Segundo fontes ouvidas pelo JC, fragmentar o conhecimento colocando-os em caixinhas, significa perder a oportunidade de ter a visão do todo. O saber filosófico ajuda na construção do pensamento e raciocínio crítico, importante para a leitura de mundo e também resolução de problemas matemáticos, desde uma simples divisão de chocolates à  escolha de metodologia adequada para pesquisas científicas. A filosofia também é fundamental para entender limites éticos e epistemológicos.

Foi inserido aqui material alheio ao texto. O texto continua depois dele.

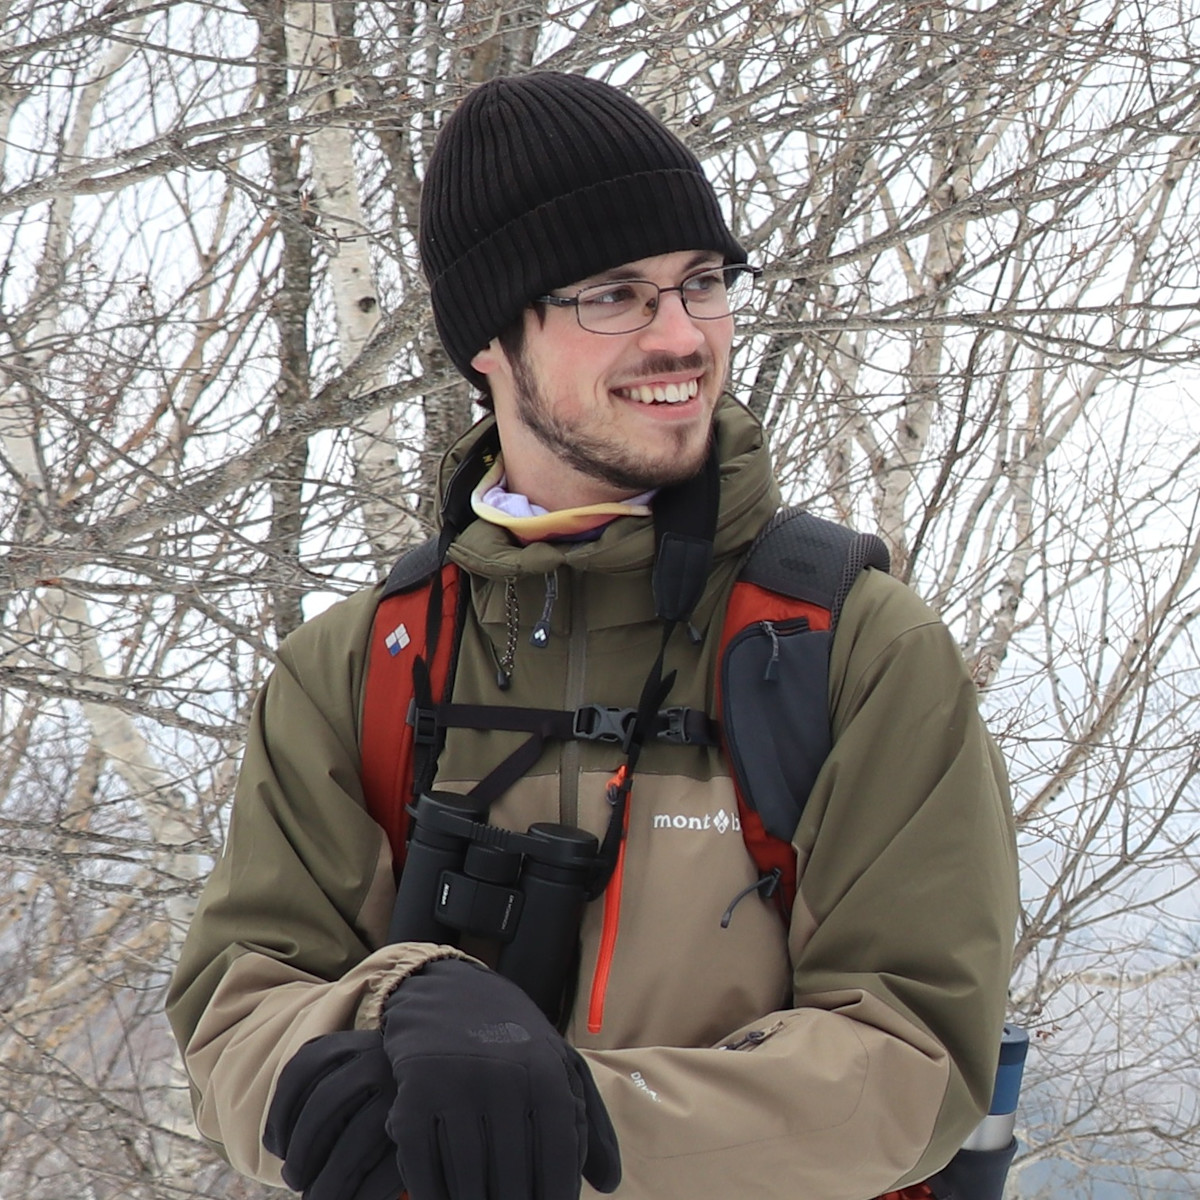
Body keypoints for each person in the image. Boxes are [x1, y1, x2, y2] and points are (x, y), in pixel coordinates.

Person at [166, 71, 1019, 1200]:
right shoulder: (359, 669)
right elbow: (239, 1009)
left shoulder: (847, 651)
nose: (683, 337)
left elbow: (913, 1066)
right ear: (489, 341)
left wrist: (575, 1114)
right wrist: (394, 1005)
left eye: (701, 284)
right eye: (613, 295)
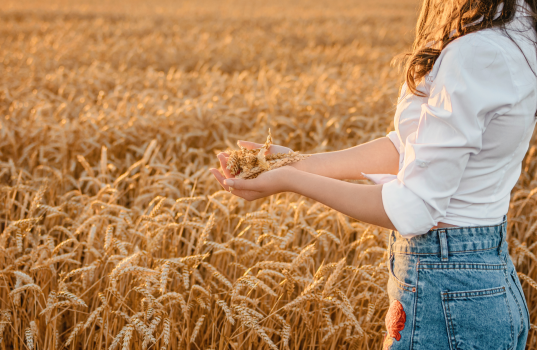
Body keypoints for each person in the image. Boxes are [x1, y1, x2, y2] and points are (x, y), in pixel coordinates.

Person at [210, 0, 537, 348]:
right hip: (477, 283)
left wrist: (289, 180)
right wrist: (294, 163)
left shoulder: (478, 48)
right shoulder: (512, 26)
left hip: (446, 295)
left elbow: (415, 209)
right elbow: (415, 148)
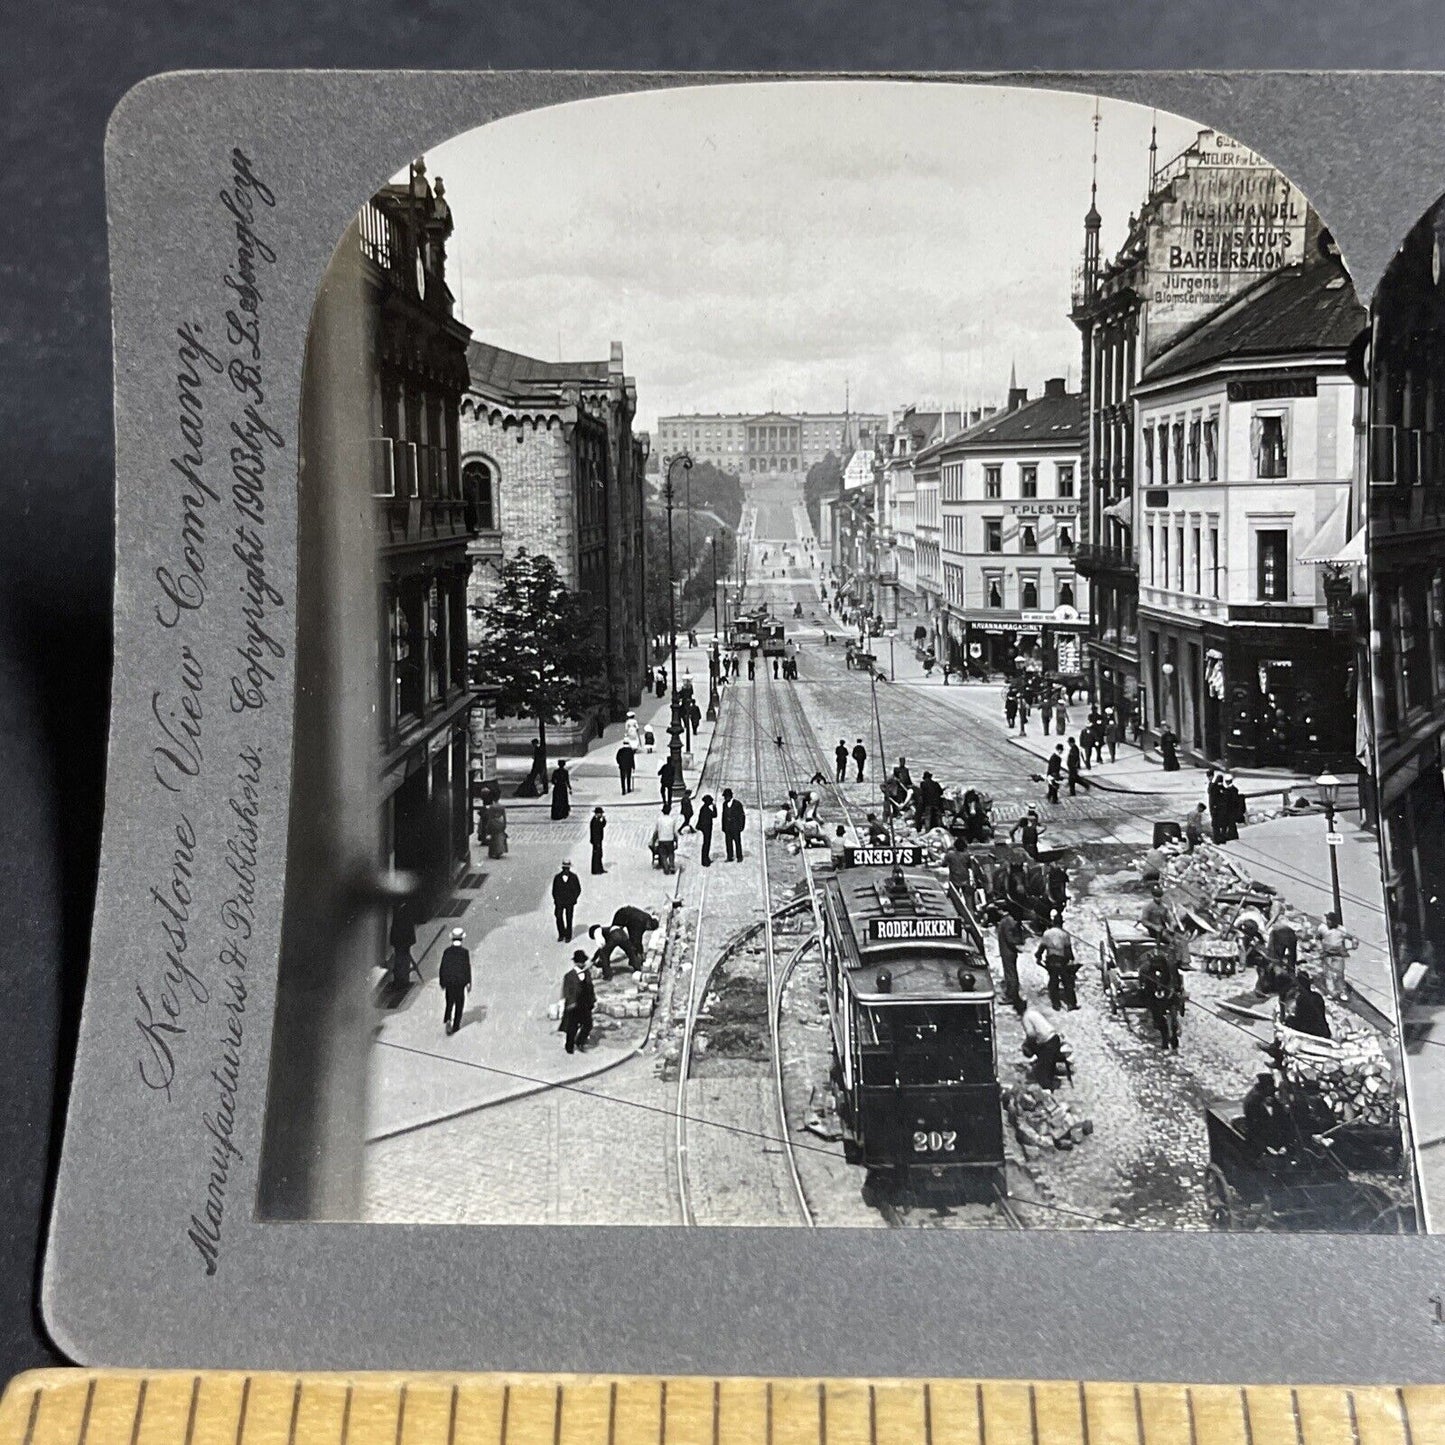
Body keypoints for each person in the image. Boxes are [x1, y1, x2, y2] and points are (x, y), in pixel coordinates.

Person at [1140, 946, 1184, 1050]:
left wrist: (1175, 990)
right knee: (1158, 1018)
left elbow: (1177, 982)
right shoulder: (1145, 969)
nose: (1157, 966)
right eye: (1155, 964)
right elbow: (1144, 986)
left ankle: (1173, 1035)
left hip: (1170, 995)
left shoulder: (1171, 967)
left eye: (1159, 963)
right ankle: (1164, 1038)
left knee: (1173, 1015)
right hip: (1154, 997)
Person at [1018, 997, 1065, 1086]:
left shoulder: (1025, 1018)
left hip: (1048, 1044)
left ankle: (1046, 1088)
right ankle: (1051, 1076)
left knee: (1041, 1072)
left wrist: (1026, 1044)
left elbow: (1031, 1035)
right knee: (1047, 1063)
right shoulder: (1032, 1012)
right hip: (1055, 1038)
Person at [1036, 913, 1078, 1010]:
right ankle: (1071, 1003)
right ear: (1061, 923)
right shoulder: (1065, 934)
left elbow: (1042, 947)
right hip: (1062, 960)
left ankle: (1056, 1004)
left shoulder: (1047, 933)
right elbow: (1068, 950)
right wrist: (1071, 960)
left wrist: (1038, 956)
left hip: (1051, 960)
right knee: (1067, 982)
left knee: (1053, 982)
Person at [1241, 1071, 1289, 1154]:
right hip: (1260, 1142)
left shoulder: (1268, 1097)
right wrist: (1267, 1148)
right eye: (1271, 1087)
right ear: (1265, 1088)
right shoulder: (1253, 1102)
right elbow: (1255, 1129)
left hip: (1274, 1138)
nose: (1274, 1091)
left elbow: (1281, 1117)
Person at [1315, 912, 1357, 1002]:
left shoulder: (1341, 930)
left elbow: (1352, 937)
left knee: (1339, 974)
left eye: (1330, 920)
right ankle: (1331, 993)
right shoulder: (1322, 928)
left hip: (1338, 954)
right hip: (1327, 954)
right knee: (1328, 974)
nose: (1328, 922)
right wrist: (1320, 950)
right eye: (1327, 920)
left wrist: (1354, 943)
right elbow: (1318, 939)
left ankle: (1342, 992)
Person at [438, 927, 472, 1036]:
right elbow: (467, 968)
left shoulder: (447, 952)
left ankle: (448, 1018)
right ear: (462, 939)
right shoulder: (464, 952)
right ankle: (456, 1025)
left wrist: (442, 982)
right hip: (460, 983)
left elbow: (443, 967)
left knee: (449, 1001)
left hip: (449, 982)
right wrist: (468, 982)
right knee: (459, 1003)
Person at [560, 952, 595, 1054]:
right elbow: (566, 991)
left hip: (585, 1004)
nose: (582, 964)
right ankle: (569, 1046)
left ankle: (580, 1041)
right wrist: (569, 1004)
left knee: (588, 1024)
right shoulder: (569, 976)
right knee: (572, 1027)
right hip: (574, 1005)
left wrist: (593, 1000)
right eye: (580, 962)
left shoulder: (587, 973)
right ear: (575, 963)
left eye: (583, 962)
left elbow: (590, 988)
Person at [1284, 969, 1331, 1040]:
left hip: (1308, 1029)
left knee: (1288, 1020)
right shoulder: (1317, 996)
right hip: (1322, 1030)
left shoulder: (1301, 998)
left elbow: (1301, 1017)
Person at [995, 909, 1027, 1008]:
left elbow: (1010, 939)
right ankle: (1012, 993)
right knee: (1010, 973)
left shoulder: (1007, 921)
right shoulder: (1009, 921)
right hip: (1008, 951)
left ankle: (1011, 996)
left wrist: (1017, 945)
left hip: (1007, 952)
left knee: (1010, 974)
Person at [388, 903, 420, 993]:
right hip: (404, 938)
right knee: (403, 959)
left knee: (401, 959)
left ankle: (401, 980)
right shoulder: (406, 907)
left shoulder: (400, 907)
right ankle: (402, 980)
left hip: (401, 938)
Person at [552, 861, 581, 942]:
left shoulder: (574, 877)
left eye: (567, 868)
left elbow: (578, 889)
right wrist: (556, 899)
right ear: (562, 868)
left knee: (569, 918)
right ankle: (561, 934)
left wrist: (573, 898)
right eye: (564, 868)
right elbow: (554, 890)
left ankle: (568, 936)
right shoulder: (557, 877)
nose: (566, 870)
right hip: (559, 902)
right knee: (558, 917)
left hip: (569, 902)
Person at [651, 802, 680, 874]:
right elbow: (674, 832)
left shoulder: (659, 820)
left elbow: (656, 832)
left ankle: (666, 867)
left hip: (662, 840)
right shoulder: (672, 820)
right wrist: (676, 842)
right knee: (671, 853)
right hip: (670, 839)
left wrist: (653, 842)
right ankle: (672, 865)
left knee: (663, 854)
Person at [722, 788, 747, 861]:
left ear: (729, 796)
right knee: (728, 842)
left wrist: (741, 826)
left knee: (737, 842)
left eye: (725, 796)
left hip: (735, 826)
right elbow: (723, 816)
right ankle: (730, 856)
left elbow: (742, 816)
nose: (724, 798)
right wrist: (723, 826)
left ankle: (739, 857)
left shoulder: (737, 804)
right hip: (727, 827)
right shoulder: (724, 804)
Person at [1218, 774, 1243, 841]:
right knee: (1231, 823)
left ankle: (1230, 835)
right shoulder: (1234, 789)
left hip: (1229, 809)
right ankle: (1233, 835)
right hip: (1232, 809)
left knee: (1229, 823)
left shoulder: (1228, 791)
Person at [697, 793, 717, 866]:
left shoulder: (704, 808)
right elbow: (714, 815)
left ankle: (706, 859)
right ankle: (705, 860)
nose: (711, 802)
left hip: (706, 828)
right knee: (706, 844)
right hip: (706, 828)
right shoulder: (706, 809)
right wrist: (715, 808)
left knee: (706, 843)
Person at [589, 807, 608, 875]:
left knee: (599, 855)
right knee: (596, 855)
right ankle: (596, 870)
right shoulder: (594, 821)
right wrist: (596, 842)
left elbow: (602, 826)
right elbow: (594, 832)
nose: (601, 814)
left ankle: (599, 869)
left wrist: (604, 820)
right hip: (596, 841)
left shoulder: (597, 820)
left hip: (598, 840)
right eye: (601, 813)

Talvez por não serem tão óbvias, as contribuições filosóficas não sejam tão perceptíveis, mas foi a partir de pensamentos filosóficos que a Teoria da Relatividade e a missão espacial Cassini-Huygens chegou à Saturno, por exemplo. Essa fragmentação do conhecimento limita a nossa ideia de totalidade e essa “separação entre ciências duras e humanas é artificial e, à medida que segmentamos o conhecimento, perdemos a visão do todo”, reflete Rizério.

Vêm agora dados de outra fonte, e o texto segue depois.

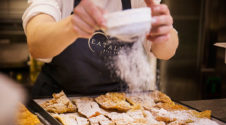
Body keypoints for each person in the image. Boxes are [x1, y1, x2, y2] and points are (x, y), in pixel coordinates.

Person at [22, 0, 179, 97]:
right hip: (57, 99)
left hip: (119, 105)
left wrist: (162, 33)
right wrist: (72, 25)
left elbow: (166, 51)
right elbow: (37, 44)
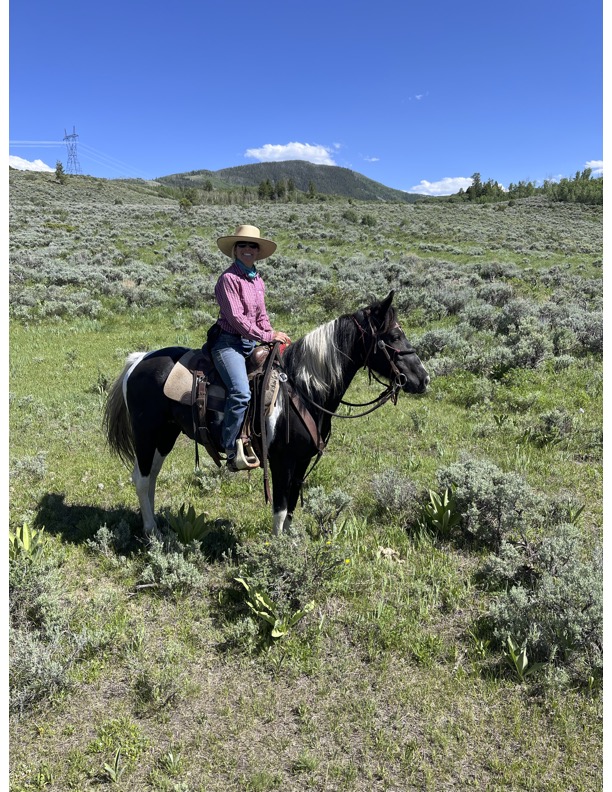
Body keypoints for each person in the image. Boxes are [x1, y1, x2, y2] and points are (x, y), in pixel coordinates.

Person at [211, 224, 291, 471]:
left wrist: (272, 336)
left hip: (251, 342)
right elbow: (237, 318)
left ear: (258, 251)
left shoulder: (257, 280)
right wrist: (266, 335)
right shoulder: (228, 279)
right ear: (235, 250)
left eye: (252, 246)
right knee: (241, 392)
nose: (248, 249)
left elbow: (261, 315)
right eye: (243, 245)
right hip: (228, 343)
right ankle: (230, 447)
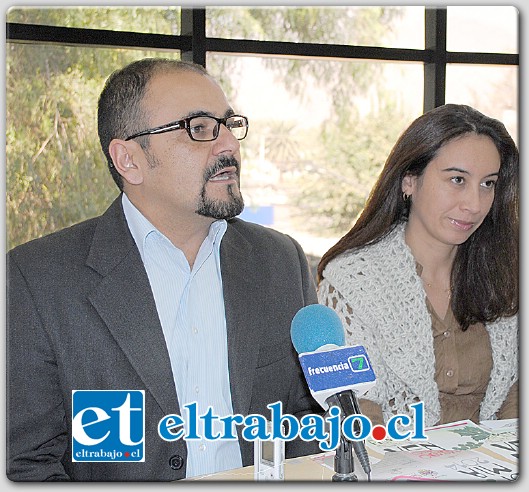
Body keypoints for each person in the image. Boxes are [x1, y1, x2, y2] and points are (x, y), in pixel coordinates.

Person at [7, 58, 321, 481]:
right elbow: (24, 464)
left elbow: (306, 421)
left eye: (229, 124)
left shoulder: (279, 261)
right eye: (199, 127)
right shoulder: (38, 280)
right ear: (129, 160)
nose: (228, 144)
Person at [317, 104, 518, 428]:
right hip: (395, 469)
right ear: (409, 180)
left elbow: (515, 395)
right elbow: (356, 413)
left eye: (488, 184)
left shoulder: (506, 273)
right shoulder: (352, 284)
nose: (474, 204)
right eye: (457, 179)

Desvalorização no ensino Médio

Filosofia e Sociologia são ofertadas apenas no ensino Médio, com uma aula semanal. Na proposta da Reforma do Ensino Médio aprovada no governo Temer, essas disciplinas são optativas, sendo ofertadas de acordo com a predisposição da instituição de ensino.

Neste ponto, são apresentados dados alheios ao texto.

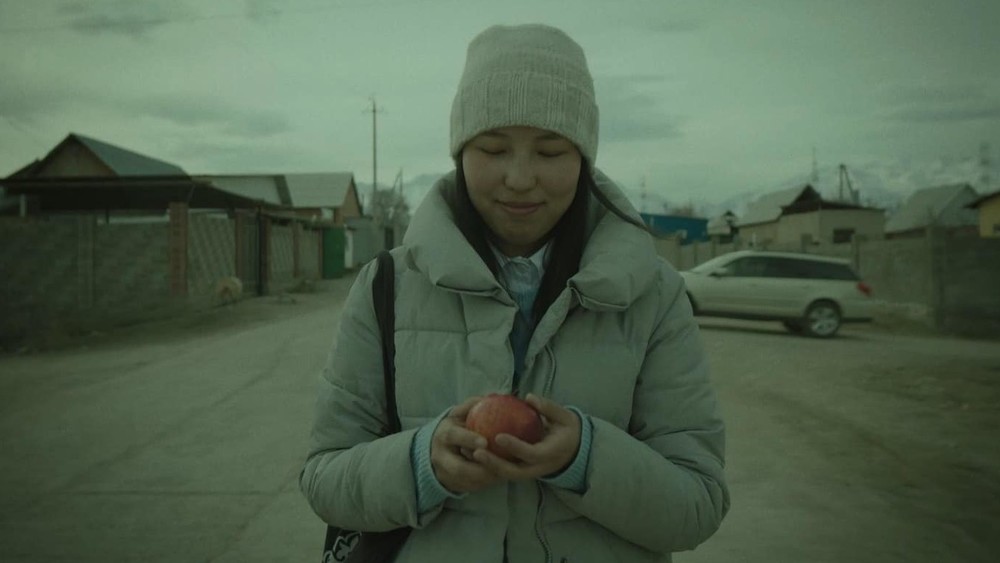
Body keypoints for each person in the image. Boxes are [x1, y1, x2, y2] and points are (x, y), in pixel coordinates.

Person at [300, 23, 729, 562]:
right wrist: (421, 464)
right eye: (493, 148)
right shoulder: (387, 286)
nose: (521, 178)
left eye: (550, 151)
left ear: (583, 158)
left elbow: (696, 505)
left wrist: (584, 457)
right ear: (460, 152)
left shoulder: (652, 294)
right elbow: (325, 480)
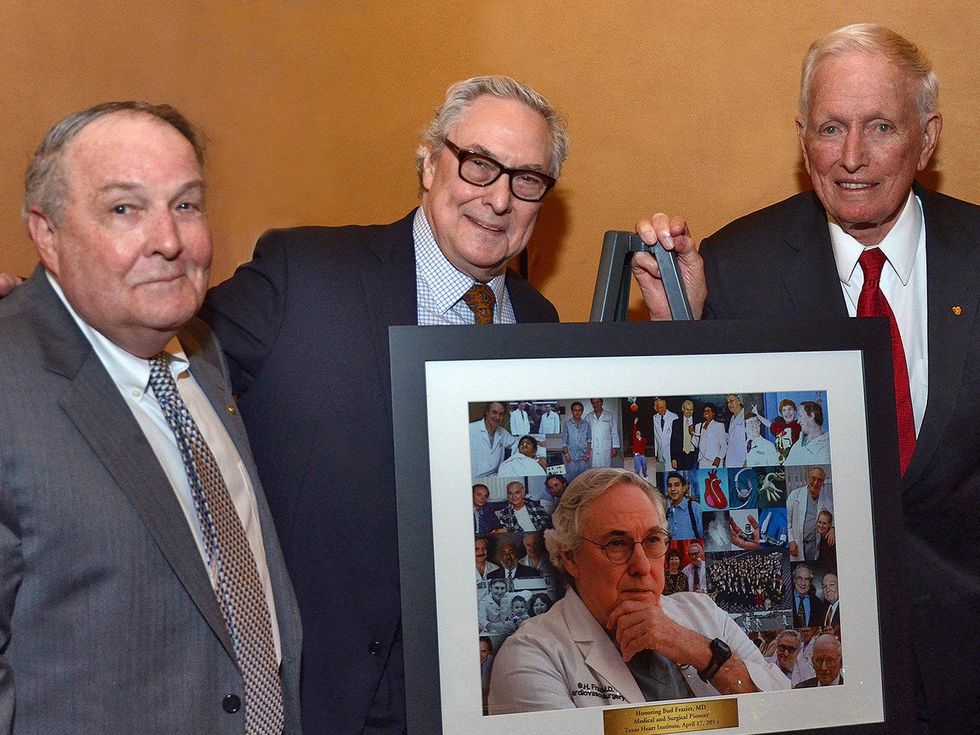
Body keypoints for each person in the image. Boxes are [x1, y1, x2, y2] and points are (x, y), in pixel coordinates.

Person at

Como entender o desmonte e propostas que deslegitimam a produção do conhecimento científico voltados para pensar a sociedade? Licenciado em Ciências Sociais pela Universidade Federal de Pernambuco (UFPE), para Clayton Rodrigues o currículo e a carga horária reduzida de Filosofia e Sociologia são estratégias para enfraquecê-las, tornando as mesmas dispensáveis no currículo.

“São 20 turmas, aproximadamente 560 alunos e falta o recurso primordial, que é o tempo.” Além disso,o professor Clayton aponta que a maioria das escolas conta apenas com um professor de Filosofia e um de Sociologia, ou têm o mesmo professor compartilhado com outras instituições.

Isso limita a troca pedagógica entre entre áreas de conhecimento, o que enriquece a prática docente.  O professor ainda critica projetos curriculares de Sociologia, que não levam em consideração essas limitações, principalmente relacionadas ao tempo.

Rodrigues acredita que  o que garante a utilidade de uma disciplina não são argumentos de utilidade ou de cientificidade, mas uma articulação profissional como categoria, tentando lutar por espaços e pela criação de dispositivos institucionais e não institucionais em todas as instâncias possíveis.

A Base

Aprovada em 2018,  Base Nacional Curricular Comum (BNCC) está dentro de um contexto maior do que apenas o campo da educação. É necessário, nesse caso, uma visão da nossa sociedade no geral e, ironicamente, fazer uma leitura crítica.

Com as reformas constitucionais aprovadas e previstas, um ensino de formação mais tecnicista e menos crítica casam com um projeto de segmentação do conhecimento e a perda da visão da ciência como um todo.

Consequentemente, a Filosofia e a Sociologia (e ainda Artes, História e Geografia), são vistas como secundárias.
OPINIÃO

Liberal ou socialista, compreensão da sociedade é fundamental

O ensino de Filosofia e Sociologia sofrem ataques nos projetos políticos educacionais, seja no ensino básico, com a Reforma do Ensino Médio de Temer, ou na diminuição de recursos para os cursos de graduação, com o atual ministro.

Com a justificativa insustentável de não terem peso na formação e inserção no mercado de trabalho, essas áreas do conhecimento sofrem com a redução de investimentos e de carga horária.

Diminuir a importância da Filosofia não é só desprezar um curso de graduação: é ignorar que ela é a base para a construção do conhecimento científico de séculos, seja em qual área for. Como se constrói uma leitura de mundo sem isso?

E questão vai além de retorno financeiro para a sociedade: trata-se de saber questionar, entender contextos, refletir sobre. Na pesquisa, a Epistemologia, um pensamento filosófico sobre as condições de produção do conhecimento, é fundamental, sem contar a ética, discutida em todos os campos de atuação profissional.